The Oscar-winning Nomadland from director Chloé Zhao can finally be streamed in India on Disney+ Hotstar. I had been waiting for it since its big win at the Venice Film Festival (it was awarded the Golden Lion). Based on Nomadland: Surviving America in the Twenty-First Century by Jessica Bruder, Zhao's film follows Fern (Frances McDormand), a widow and a van-dwelling nomad, as she travels around the United States. She likes to refer to herself as "houseless". The vast, open land is her home now. New families are introduced, goodbyes are made, and reunions happen again because the world is round and a nomad keeps circling on it.
For Fern, the dynamic environment constitutes the other half of her existence. In a carefully calibrated shot, Fern (driving her van) is adjusted to the left while the changing landscape is positioned to the right. It looks like yin and yang. The nomad and the wild terrains are interconnected and inseparable. Unsurprisingly, she refuses to stay at her sister's place and rejects another offer to live in a guest house. Zhao adopts long, unbroken camera movements to survey the crowd around Fern to give an impression of the chaotic and peripatetic lifestyle of the itinerants. The lens turns static when they depart, leaving the ground empty, to evoke the pathos and stillness of the moment. She does something similar at the dining table in Dave's (David Strathairn) house.

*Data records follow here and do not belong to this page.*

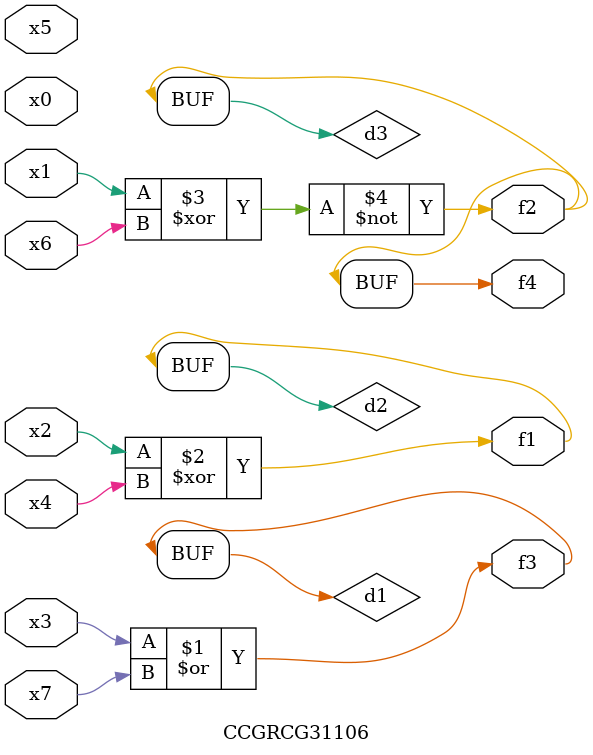
<source format=v>
module CCGRCG31106(
	input x0, x1, x2, x3, x4, x5, x6, x7,
	output f1, f2, f3, f4
);

	wire d1, d2, d3;

	or (d1, x3, x7);
	xor (d2, x2, x4);
	xnor (d3, x1, x6);
	assign f1 = d2;
	assign f2 = d3;
	assign f3 = d1;
	assign f4 = d3;
endmodule

</source>
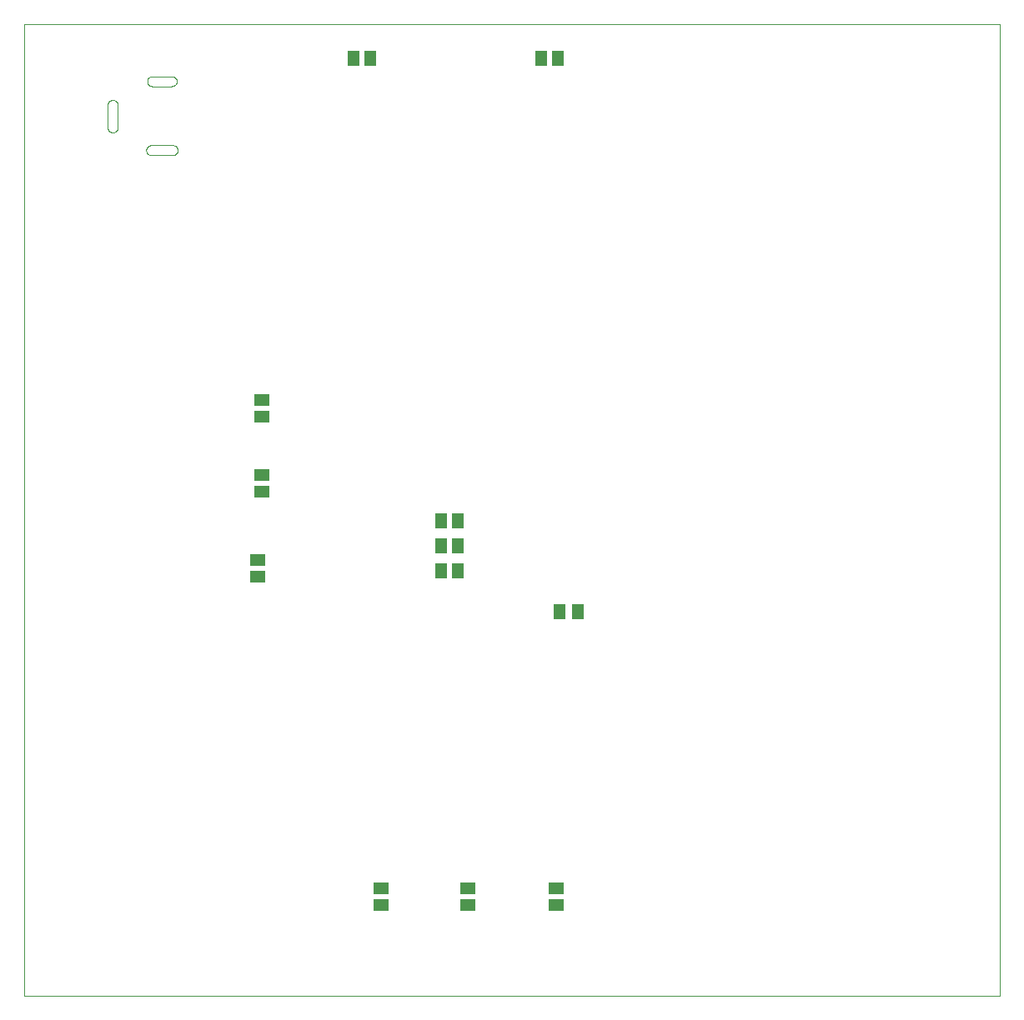
<source format=gbp>
G04 EAGLE Gerber X2 export*
%TF.Part,Single*%
%TF.FileFunction,Other,Solder paste bottom*%
%TF.FilePolarity,Positive*%
%TF.GenerationSoftware,Autodesk,EAGLE,9.2.1*%
%TF.CreationDate,2019-04-01T06:43:25Z*%
G75*
%MOMM*%
%FSLAX34Y34*%
%LPD*%
%INSolder paste bottom*%
%IPPOS*%
%AMOC8*
5,1,8,0,0,1.08239X$1,22.5*%
G01*
%ADD10C,0.000000*%
%ADD11R,1.500000X1.300000*%
%ADD12R,1.300000X1.500000*%


D10*
X0Y12700D02*
X990400Y12700D01*
X990400Y1000000D01*
X0Y1000000D01*
X0Y12700D01*
D11*
X241300Y601100D03*
X241300Y618100D03*
X241300Y524900D03*
X241300Y541900D03*
D12*
X440300Y444500D03*
X423300Y444500D03*
X440300Y469900D03*
X423300Y469900D03*
X440300Y495300D03*
X423300Y495300D03*
X524900Y965200D03*
X541900Y965200D03*
X334400Y965200D03*
X351400Y965200D03*
D11*
X361823Y121911D03*
X361823Y104911D03*
X450596Y121784D03*
X450596Y104784D03*
X539750Y121784D03*
X539750Y104784D03*
X236728Y438794D03*
X236728Y455794D03*
D10*
X149700Y936700D02*
X149840Y936702D01*
X149980Y936708D01*
X150120Y936718D01*
X150260Y936731D01*
X150399Y936749D01*
X150538Y936771D01*
X150675Y936796D01*
X150813Y936825D01*
X150949Y936858D01*
X151084Y936895D01*
X151218Y936936D01*
X151351Y936981D01*
X151483Y937029D01*
X151613Y937081D01*
X151742Y937136D01*
X151869Y937195D01*
X151995Y937258D01*
X152119Y937324D01*
X152240Y937393D01*
X152360Y937466D01*
X152478Y937543D01*
X152593Y937622D01*
X152707Y937705D01*
X152817Y937791D01*
X152926Y937880D01*
X153032Y937972D01*
X153135Y938067D01*
X153236Y938164D01*
X153333Y938265D01*
X153428Y938368D01*
X153520Y938474D01*
X153609Y938583D01*
X153695Y938693D01*
X153778Y938807D01*
X153857Y938922D01*
X153934Y939040D01*
X154007Y939160D01*
X154076Y939281D01*
X154142Y939405D01*
X154205Y939531D01*
X154264Y939658D01*
X154319Y939787D01*
X154371Y939917D01*
X154419Y940049D01*
X154464Y940182D01*
X154505Y940316D01*
X154542Y940451D01*
X154575Y940587D01*
X154604Y940725D01*
X154629Y940862D01*
X154651Y941001D01*
X154669Y941140D01*
X154682Y941280D01*
X154692Y941420D01*
X154698Y941560D01*
X154700Y941700D01*
X154698Y941840D01*
X154692Y941980D01*
X154682Y942120D01*
X154669Y942260D01*
X154651Y942399D01*
X154629Y942538D01*
X154604Y942675D01*
X154575Y942813D01*
X154542Y942949D01*
X154505Y943084D01*
X154464Y943218D01*
X154419Y943351D01*
X154371Y943483D01*
X154319Y943613D01*
X154264Y943742D01*
X154205Y943869D01*
X154142Y943995D01*
X154076Y944119D01*
X154007Y944240D01*
X153934Y944360D01*
X153857Y944478D01*
X153778Y944593D01*
X153695Y944707D01*
X153609Y944817D01*
X153520Y944926D01*
X153428Y945032D01*
X153333Y945135D01*
X153236Y945236D01*
X153135Y945333D01*
X153032Y945428D01*
X152926Y945520D01*
X152817Y945609D01*
X152707Y945695D01*
X152593Y945778D01*
X152478Y945857D01*
X152360Y945934D01*
X152240Y946007D01*
X152119Y946076D01*
X151995Y946142D01*
X151869Y946205D01*
X151742Y946264D01*
X151613Y946319D01*
X151483Y946371D01*
X151351Y946419D01*
X151218Y946464D01*
X151084Y946505D01*
X150949Y946542D01*
X150813Y946575D01*
X150675Y946604D01*
X150538Y946629D01*
X150399Y946651D01*
X150260Y946669D01*
X150120Y946682D01*
X149980Y946692D01*
X149840Y946698D01*
X149700Y946700D01*
X129700Y946700D02*
X129560Y946698D01*
X129420Y946692D01*
X129280Y946682D01*
X129140Y946669D01*
X129001Y946651D01*
X128862Y946629D01*
X128725Y946604D01*
X128587Y946575D01*
X128451Y946542D01*
X128316Y946505D01*
X128182Y946464D01*
X128049Y946419D01*
X127917Y946371D01*
X127787Y946319D01*
X127658Y946264D01*
X127531Y946205D01*
X127405Y946142D01*
X127281Y946076D01*
X127160Y946007D01*
X127040Y945934D01*
X126922Y945857D01*
X126807Y945778D01*
X126693Y945695D01*
X126583Y945609D01*
X126474Y945520D01*
X126368Y945428D01*
X126265Y945333D01*
X126164Y945236D01*
X126067Y945135D01*
X125972Y945032D01*
X125880Y944926D01*
X125791Y944817D01*
X125705Y944707D01*
X125622Y944593D01*
X125543Y944478D01*
X125466Y944360D01*
X125393Y944240D01*
X125324Y944119D01*
X125258Y943995D01*
X125195Y943869D01*
X125136Y943742D01*
X125081Y943613D01*
X125029Y943483D01*
X124981Y943351D01*
X124936Y943218D01*
X124895Y943084D01*
X124858Y942949D01*
X124825Y942813D01*
X124796Y942675D01*
X124771Y942538D01*
X124749Y942399D01*
X124731Y942260D01*
X124718Y942120D01*
X124708Y941980D01*
X124702Y941840D01*
X124700Y941700D01*
X124702Y941560D01*
X124708Y941420D01*
X124718Y941280D01*
X124731Y941140D01*
X124749Y941001D01*
X124771Y940862D01*
X124796Y940725D01*
X124825Y940587D01*
X124858Y940451D01*
X124895Y940316D01*
X124936Y940182D01*
X124981Y940049D01*
X125029Y939917D01*
X125081Y939787D01*
X125136Y939658D01*
X125195Y939531D01*
X125258Y939405D01*
X125324Y939281D01*
X125393Y939160D01*
X125466Y939040D01*
X125543Y938922D01*
X125622Y938807D01*
X125705Y938693D01*
X125791Y938583D01*
X125880Y938474D01*
X125972Y938368D01*
X126067Y938265D01*
X126164Y938164D01*
X126265Y938067D01*
X126368Y937972D01*
X126474Y937880D01*
X126583Y937791D01*
X126693Y937705D01*
X126807Y937622D01*
X126922Y937543D01*
X127040Y937466D01*
X127160Y937393D01*
X127281Y937324D01*
X127405Y937258D01*
X127531Y937195D01*
X127658Y937136D01*
X127787Y937081D01*
X127917Y937029D01*
X128049Y936981D01*
X128182Y936936D01*
X128316Y936895D01*
X128451Y936858D01*
X128587Y936825D01*
X128725Y936796D01*
X128862Y936771D01*
X129001Y936749D01*
X129140Y936731D01*
X129280Y936718D01*
X129420Y936708D01*
X129560Y936702D01*
X129700Y936700D01*
X149700Y936700D01*
X149700Y946700D02*
X129700Y946700D01*
X94700Y894700D02*
X94698Y894560D01*
X94692Y894420D01*
X94682Y894280D01*
X94669Y894140D01*
X94651Y894001D01*
X94629Y893862D01*
X94604Y893725D01*
X94575Y893587D01*
X94542Y893451D01*
X94505Y893316D01*
X94464Y893182D01*
X94419Y893049D01*
X94371Y892917D01*
X94319Y892787D01*
X94264Y892658D01*
X94205Y892531D01*
X94142Y892405D01*
X94076Y892281D01*
X94007Y892160D01*
X93934Y892040D01*
X93857Y891922D01*
X93778Y891807D01*
X93695Y891693D01*
X93609Y891583D01*
X93520Y891474D01*
X93428Y891368D01*
X93333Y891265D01*
X93236Y891164D01*
X93135Y891067D01*
X93032Y890972D01*
X92926Y890880D01*
X92817Y890791D01*
X92707Y890705D01*
X92593Y890622D01*
X92478Y890543D01*
X92360Y890466D01*
X92240Y890393D01*
X92119Y890324D01*
X91995Y890258D01*
X91869Y890195D01*
X91742Y890136D01*
X91613Y890081D01*
X91483Y890029D01*
X91351Y889981D01*
X91218Y889936D01*
X91084Y889895D01*
X90949Y889858D01*
X90813Y889825D01*
X90675Y889796D01*
X90538Y889771D01*
X90399Y889749D01*
X90260Y889731D01*
X90120Y889718D01*
X89980Y889708D01*
X89840Y889702D01*
X89700Y889700D01*
X89560Y889702D01*
X89420Y889708D01*
X89280Y889718D01*
X89140Y889731D01*
X89001Y889749D01*
X88862Y889771D01*
X88725Y889796D01*
X88587Y889825D01*
X88451Y889858D01*
X88316Y889895D01*
X88182Y889936D01*
X88049Y889981D01*
X87917Y890029D01*
X87787Y890081D01*
X87658Y890136D01*
X87531Y890195D01*
X87405Y890258D01*
X87281Y890324D01*
X87160Y890393D01*
X87040Y890466D01*
X86922Y890543D01*
X86807Y890622D01*
X86693Y890705D01*
X86583Y890791D01*
X86474Y890880D01*
X86368Y890972D01*
X86265Y891067D01*
X86164Y891164D01*
X86067Y891265D01*
X85972Y891368D01*
X85880Y891474D01*
X85791Y891583D01*
X85705Y891693D01*
X85622Y891807D01*
X85543Y891922D01*
X85466Y892040D01*
X85393Y892160D01*
X85324Y892281D01*
X85258Y892405D01*
X85195Y892531D01*
X85136Y892658D01*
X85081Y892787D01*
X85029Y892917D01*
X84981Y893049D01*
X84936Y893182D01*
X84895Y893316D01*
X84858Y893451D01*
X84825Y893587D01*
X84796Y893725D01*
X84771Y893862D01*
X84749Y894001D01*
X84731Y894140D01*
X84718Y894280D01*
X84708Y894420D01*
X84702Y894560D01*
X84700Y894700D01*
X84700Y917700D02*
X84702Y917840D01*
X84708Y917980D01*
X84718Y918120D01*
X84731Y918260D01*
X84749Y918399D01*
X84771Y918538D01*
X84796Y918675D01*
X84825Y918813D01*
X84858Y918949D01*
X84895Y919084D01*
X84936Y919218D01*
X84981Y919351D01*
X85029Y919483D01*
X85081Y919613D01*
X85136Y919742D01*
X85195Y919869D01*
X85258Y919995D01*
X85324Y920119D01*
X85393Y920240D01*
X85466Y920360D01*
X85543Y920478D01*
X85622Y920593D01*
X85705Y920707D01*
X85791Y920817D01*
X85880Y920926D01*
X85972Y921032D01*
X86067Y921135D01*
X86164Y921236D01*
X86265Y921333D01*
X86368Y921428D01*
X86474Y921520D01*
X86583Y921609D01*
X86693Y921695D01*
X86807Y921778D01*
X86922Y921857D01*
X87040Y921934D01*
X87160Y922007D01*
X87281Y922076D01*
X87405Y922142D01*
X87531Y922205D01*
X87658Y922264D01*
X87787Y922319D01*
X87917Y922371D01*
X88049Y922419D01*
X88182Y922464D01*
X88316Y922505D01*
X88451Y922542D01*
X88587Y922575D01*
X88725Y922604D01*
X88862Y922629D01*
X89001Y922651D01*
X89140Y922669D01*
X89280Y922682D01*
X89420Y922692D01*
X89560Y922698D01*
X89700Y922700D01*
X89840Y922698D01*
X89980Y922692D01*
X90120Y922682D01*
X90260Y922669D01*
X90399Y922651D01*
X90538Y922629D01*
X90675Y922604D01*
X90813Y922575D01*
X90949Y922542D01*
X91084Y922505D01*
X91218Y922464D01*
X91351Y922419D01*
X91483Y922371D01*
X91613Y922319D01*
X91742Y922264D01*
X91869Y922205D01*
X91995Y922142D01*
X92119Y922076D01*
X92240Y922007D01*
X92360Y921934D01*
X92478Y921857D01*
X92593Y921778D01*
X92707Y921695D01*
X92817Y921609D01*
X92926Y921520D01*
X93032Y921428D01*
X93135Y921333D01*
X93236Y921236D01*
X93333Y921135D01*
X93428Y921032D01*
X93520Y920926D01*
X93609Y920817D01*
X93695Y920707D01*
X93778Y920593D01*
X93857Y920478D01*
X93934Y920360D01*
X94007Y920240D01*
X94076Y920119D01*
X94142Y919995D01*
X94205Y919869D01*
X94264Y919742D01*
X94319Y919613D01*
X94371Y919483D01*
X94419Y919351D01*
X94464Y919218D01*
X94505Y919084D01*
X94542Y918949D01*
X94575Y918813D01*
X94604Y918675D01*
X94629Y918538D01*
X94651Y918399D01*
X94669Y918260D01*
X94682Y918120D01*
X94692Y917980D01*
X94698Y917840D01*
X94700Y917700D01*
X84700Y917700D02*
X84700Y894700D01*
X94700Y894700D02*
X94700Y917700D01*
X150700Y876700D02*
X150840Y876698D01*
X150980Y876692D01*
X151120Y876682D01*
X151260Y876669D01*
X151399Y876651D01*
X151538Y876629D01*
X151675Y876604D01*
X151813Y876575D01*
X151949Y876542D01*
X152084Y876505D01*
X152218Y876464D01*
X152351Y876419D01*
X152483Y876371D01*
X152613Y876319D01*
X152742Y876264D01*
X152869Y876205D01*
X152995Y876142D01*
X153119Y876076D01*
X153240Y876007D01*
X153360Y875934D01*
X153478Y875857D01*
X153593Y875778D01*
X153707Y875695D01*
X153817Y875609D01*
X153926Y875520D01*
X154032Y875428D01*
X154135Y875333D01*
X154236Y875236D01*
X154333Y875135D01*
X154428Y875032D01*
X154520Y874926D01*
X154609Y874817D01*
X154695Y874707D01*
X154778Y874593D01*
X154857Y874478D01*
X154934Y874360D01*
X155007Y874240D01*
X155076Y874119D01*
X155142Y873995D01*
X155205Y873869D01*
X155264Y873742D01*
X155319Y873613D01*
X155371Y873483D01*
X155419Y873351D01*
X155464Y873218D01*
X155505Y873084D01*
X155542Y872949D01*
X155575Y872813D01*
X155604Y872675D01*
X155629Y872538D01*
X155651Y872399D01*
X155669Y872260D01*
X155682Y872120D01*
X155692Y871980D01*
X155698Y871840D01*
X155700Y871700D01*
X155698Y871560D01*
X155692Y871420D01*
X155682Y871280D01*
X155669Y871140D01*
X155651Y871001D01*
X155629Y870862D01*
X155604Y870725D01*
X155575Y870587D01*
X155542Y870451D01*
X155505Y870316D01*
X155464Y870182D01*
X155419Y870049D01*
X155371Y869917D01*
X155319Y869787D01*
X155264Y869658D01*
X155205Y869531D01*
X155142Y869405D01*
X155076Y869281D01*
X155007Y869160D01*
X154934Y869040D01*
X154857Y868922D01*
X154778Y868807D01*
X154695Y868693D01*
X154609Y868583D01*
X154520Y868474D01*
X154428Y868368D01*
X154333Y868265D01*
X154236Y868164D01*
X154135Y868067D01*
X154032Y867972D01*
X153926Y867880D01*
X153817Y867791D01*
X153707Y867705D01*
X153593Y867622D01*
X153478Y867543D01*
X153360Y867466D01*
X153240Y867393D01*
X153119Y867324D01*
X152995Y867258D01*
X152869Y867195D01*
X152742Y867136D01*
X152613Y867081D01*
X152483Y867029D01*
X152351Y866981D01*
X152218Y866936D01*
X152084Y866895D01*
X151949Y866858D01*
X151813Y866825D01*
X151675Y866796D01*
X151538Y866771D01*
X151399Y866749D01*
X151260Y866731D01*
X151120Y866718D01*
X150980Y866708D01*
X150840Y866702D01*
X150700Y866700D01*
X128700Y866700D02*
X128560Y866702D01*
X128420Y866708D01*
X128280Y866718D01*
X128140Y866731D01*
X128001Y866749D01*
X127862Y866771D01*
X127725Y866796D01*
X127587Y866825D01*
X127451Y866858D01*
X127316Y866895D01*
X127182Y866936D01*
X127049Y866981D01*
X126917Y867029D01*
X126787Y867081D01*
X126658Y867136D01*
X126531Y867195D01*
X126405Y867258D01*
X126281Y867324D01*
X126160Y867393D01*
X126040Y867466D01*
X125922Y867543D01*
X125807Y867622D01*
X125693Y867705D01*
X125583Y867791D01*
X125474Y867880D01*
X125368Y867972D01*
X125265Y868067D01*
X125164Y868164D01*
X125067Y868265D01*
X124972Y868368D01*
X124880Y868474D01*
X124791Y868583D01*
X124705Y868693D01*
X124622Y868807D01*
X124543Y868922D01*
X124466Y869040D01*
X124393Y869160D01*
X124324Y869281D01*
X124258Y869405D01*
X124195Y869531D01*
X124136Y869658D01*
X124081Y869787D01*
X124029Y869917D01*
X123981Y870049D01*
X123936Y870182D01*
X123895Y870316D01*
X123858Y870451D01*
X123825Y870587D01*
X123796Y870725D01*
X123771Y870862D01*
X123749Y871001D01*
X123731Y871140D01*
X123718Y871280D01*
X123708Y871420D01*
X123702Y871560D01*
X123700Y871700D01*
X123702Y871840D01*
X123708Y871980D01*
X123718Y872120D01*
X123731Y872260D01*
X123749Y872399D01*
X123771Y872538D01*
X123796Y872675D01*
X123825Y872813D01*
X123858Y872949D01*
X123895Y873084D01*
X123936Y873218D01*
X123981Y873351D01*
X124029Y873483D01*
X124081Y873613D01*
X124136Y873742D01*
X124195Y873869D01*
X124258Y873995D01*
X124324Y874119D01*
X124393Y874240D01*
X124466Y874360D01*
X124543Y874478D01*
X124622Y874593D01*
X124705Y874707D01*
X124791Y874817D01*
X124880Y874926D01*
X124972Y875032D01*
X125067Y875135D01*
X125164Y875236D01*
X125265Y875333D01*
X125368Y875428D01*
X125474Y875520D01*
X125583Y875609D01*
X125693Y875695D01*
X125807Y875778D01*
X125922Y875857D01*
X126040Y875934D01*
X126160Y876007D01*
X126281Y876076D01*
X126405Y876142D01*
X126531Y876205D01*
X126658Y876264D01*
X126787Y876319D01*
X126917Y876371D01*
X127049Y876419D01*
X127182Y876464D01*
X127316Y876505D01*
X127451Y876542D01*
X127587Y876575D01*
X127725Y876604D01*
X127862Y876629D01*
X128001Y876651D01*
X128140Y876669D01*
X128280Y876682D01*
X128420Y876692D01*
X128560Y876698D01*
X128700Y876700D01*
X150700Y876700D01*
X150700Y866700D02*
X128700Y866700D01*
D12*
X561950Y403225D03*
X542950Y403225D03*
M02*

</source>
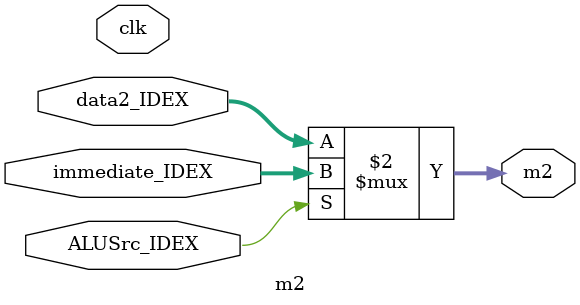
<source format=v>
`timescale 1ns / 1ps


module m2(
input clk,
input ALUSrc_IDEX,
input [31:0] data2_IDEX,
input [31:0] immediate_IDEX,
output reg [31:0] m2
);
always @(*)
begin
m2 = (ALUSrc_IDEX)? immediate_IDEX:data2_IDEX;
end
endmodule

</source>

Zhao entrancingly captures the dusty roads, lofty mountains, sandy lands and radiant skies. When you see the ripples of the water in a closeup, you believe you can touch its surface by simply extending the fingers of your hands. The compliments, however, come with complaints. You admire the beauty of Nomadland so much so that it puts you in a pickle. While it's undeniable that the film looks magnificent, these eye-candy frames stop you from having any emotional or personal attachments with the characters. Fern smiles and goes through some photos, including of her husband. Just when you begin to dwell on her pain, the film cuts to a wide shot of her giving a haircut. When she informs her sister that she cannot live with her, you appreciate the lighting in the room and the composition rather than swelling with sentiment. There so many breathtaking wide-angle shots in Nomadland that you find it easier to attach yourself to the scenery than the turmoil of the characters. Near turbulent waves, when Fern stands spreading her arms as if in a state of acceptance, what supposedly had to be a cathartic or liberating moment turns into a dance of gorgeous vistas coupled with the orchestra of melancholic music. Grandeur overshadows the soul.
Nomadland's splendour serves more as a distraction than a gateway into the mood of its setting or characters. The film is undermined by its spectacle.